## INSTRUCTIONS TO FOLLOW
Reproduce the passage of the thread on a broken underground ground wire, starting with "And this is" and going on through "a current return.", with "safety ground" swapped for "protective earth".

## EXTRACT PROVIDED
Broken underground ground wire

You lost your neutral

And this is an emergency. You need to fix this before using the power there.

The safety ground isn't making a difference because that is neutral's job. Your neutral is completely gone.

How do I locate the break?

Now, unless you've been trenching, 99% of the time the problem is at a termination, which is probably just 2 or 4 places at most. I'm guessing you did not see it because you've been checking ground, not neutral. And depending on how much "redneck engineering" you've been doing, it might have been installed incorrectly in the first place.

If you have any ability to measure AC amps, another thing you can test for is current flow on the safety ground, e.g. out to the grounding rods. There should never be any. If you see current flow on the ground, that means neutral is not doing its job.

You never, ever, ever use earth as a current return.

Why does the ground to soil rod not taking up the task?

Same reason they go to all the trouble to mine copper, instead of just using dirt. Dirt is a very poor conductor. The only time dirt ever works as a conductor is with extremely low current (thus extremely high voltages), such as Australian rural distribution or a hack done in the third world with microwave oven transformers.

This work is incorrect by modern standards. A ground wire should have been trenched along with the conductors if installed in the past 20+ years. A ground wire can be retrofitted and does not need to follow the same route.

My house is 325 ft away from the barn, my redneck engineering says to go from my shop earth ground rod to my house earth ground with bare copper. and save ripping up a paved driveway.

I'd run it by the inspector, but in principle, that is compatible with the gist of the retrofit ground rules.

Neutral is not safety ground

And by that I mean ground in the mains electrical sense, not GND as "common" in the electronics sense. If you're an EE and trained to sink all current to GND/Vss, that thing is what we call neutral. In mains power, you sink current to neutral (or the other hot). You never sink current to ground. Ever. It is never a current return; current never flows on ground except during fault conditions.

## ITEMS

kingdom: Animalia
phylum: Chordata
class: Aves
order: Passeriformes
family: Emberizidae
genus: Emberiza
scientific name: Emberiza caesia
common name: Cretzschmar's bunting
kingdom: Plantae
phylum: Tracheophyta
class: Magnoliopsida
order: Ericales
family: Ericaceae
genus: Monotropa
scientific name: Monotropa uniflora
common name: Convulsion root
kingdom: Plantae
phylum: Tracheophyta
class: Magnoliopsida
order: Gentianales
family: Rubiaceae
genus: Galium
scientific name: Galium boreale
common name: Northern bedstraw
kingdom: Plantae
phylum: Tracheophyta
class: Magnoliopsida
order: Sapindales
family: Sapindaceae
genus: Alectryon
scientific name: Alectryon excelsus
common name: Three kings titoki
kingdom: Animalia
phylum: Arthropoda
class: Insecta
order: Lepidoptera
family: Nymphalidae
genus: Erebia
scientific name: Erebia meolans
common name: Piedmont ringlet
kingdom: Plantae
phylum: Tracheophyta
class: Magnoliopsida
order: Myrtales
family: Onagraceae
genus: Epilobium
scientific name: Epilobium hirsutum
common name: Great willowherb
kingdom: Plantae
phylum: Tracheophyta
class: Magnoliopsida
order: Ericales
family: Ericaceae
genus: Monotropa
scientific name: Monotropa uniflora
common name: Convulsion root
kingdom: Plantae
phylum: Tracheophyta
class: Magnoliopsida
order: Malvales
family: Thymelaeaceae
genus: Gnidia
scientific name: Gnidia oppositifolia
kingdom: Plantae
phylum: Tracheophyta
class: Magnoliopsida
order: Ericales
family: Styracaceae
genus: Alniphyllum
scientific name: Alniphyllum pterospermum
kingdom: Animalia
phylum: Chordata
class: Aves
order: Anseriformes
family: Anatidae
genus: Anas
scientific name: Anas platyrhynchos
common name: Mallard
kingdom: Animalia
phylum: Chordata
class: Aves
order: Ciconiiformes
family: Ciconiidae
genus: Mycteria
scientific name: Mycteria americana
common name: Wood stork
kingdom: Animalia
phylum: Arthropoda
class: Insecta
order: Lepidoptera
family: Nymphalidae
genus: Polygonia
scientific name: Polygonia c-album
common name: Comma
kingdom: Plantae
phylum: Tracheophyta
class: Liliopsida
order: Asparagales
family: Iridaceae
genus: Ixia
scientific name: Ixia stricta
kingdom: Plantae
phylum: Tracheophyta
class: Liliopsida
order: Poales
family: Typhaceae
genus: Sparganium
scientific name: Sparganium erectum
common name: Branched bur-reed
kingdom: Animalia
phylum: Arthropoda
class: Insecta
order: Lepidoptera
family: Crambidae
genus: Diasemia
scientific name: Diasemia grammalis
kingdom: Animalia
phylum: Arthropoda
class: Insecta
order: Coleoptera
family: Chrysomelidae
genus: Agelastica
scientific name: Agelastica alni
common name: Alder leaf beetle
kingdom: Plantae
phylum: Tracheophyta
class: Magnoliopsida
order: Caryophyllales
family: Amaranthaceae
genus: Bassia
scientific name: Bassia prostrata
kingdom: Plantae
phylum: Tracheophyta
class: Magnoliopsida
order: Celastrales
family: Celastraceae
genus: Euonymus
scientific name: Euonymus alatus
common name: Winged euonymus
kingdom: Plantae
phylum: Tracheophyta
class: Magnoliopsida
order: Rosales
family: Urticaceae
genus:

## OUTPUT OF THE TASK
And this is an emergency. You need to fix this before using the power there.

The protective earth isn't making a difference because that is neutral's job. Your neutral is completely gone.

How do I locate the break?

Now, unless you've been trenching, 99% of the time the problem is at a termination, which is probably just 2 or 4 places at most. I'm guessing you did not see it because you've been checking ground, not neutral. And depending on how much "redneck engineering" you've been doing, it might have been installed incorrectly in the first place.

If you have any ability to measure AC amps, another thing you can test for is current flow on the protective earth, e.g. out to the grounding rods. There should never be any. If you see current flow on the ground, that means neutral is not doing its job.

You never, ever, ever use earth as a current return.